THE PROBLEM:
Give the text read from the records below as a JSON list of strings, one string per line, leaving out blank lines. Cover all the records, and leave the pictures out of your answer.
[DATA — start]
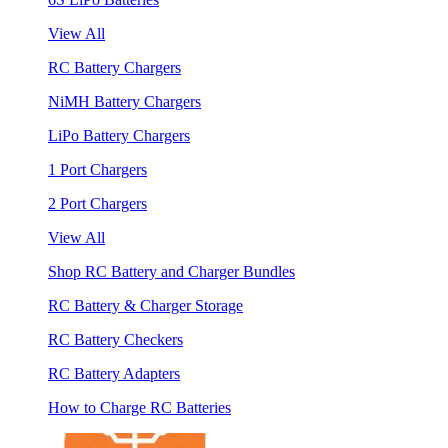
View All
RC Battery Chargers
NiMH Battery Chargers
LiPo Battery Chargers
1 Port Chargers
2 Port Chargers
View All
Shop RC Battery and Charger Bundles
RC Battery & Charger Storage
RC Battery Checkers
RC Battery Adapters
How to Charge RC Batteries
[DATA — finish]
TASK OUTPUT:
[
  "View All",
  "RC Battery Chargers",
  "NiMH Battery Chargers",
  "LiPo Battery Chargers",
  "1 Port Chargers",
  "2 Port Chargers",
  "View All",
  "Shop RC Battery and Charger Bundles",
  "RC Battery & Charger Storage",
  "RC Battery Checkers",
  "RC Battery Adapters",
  "How to Charge RC Batteries"
]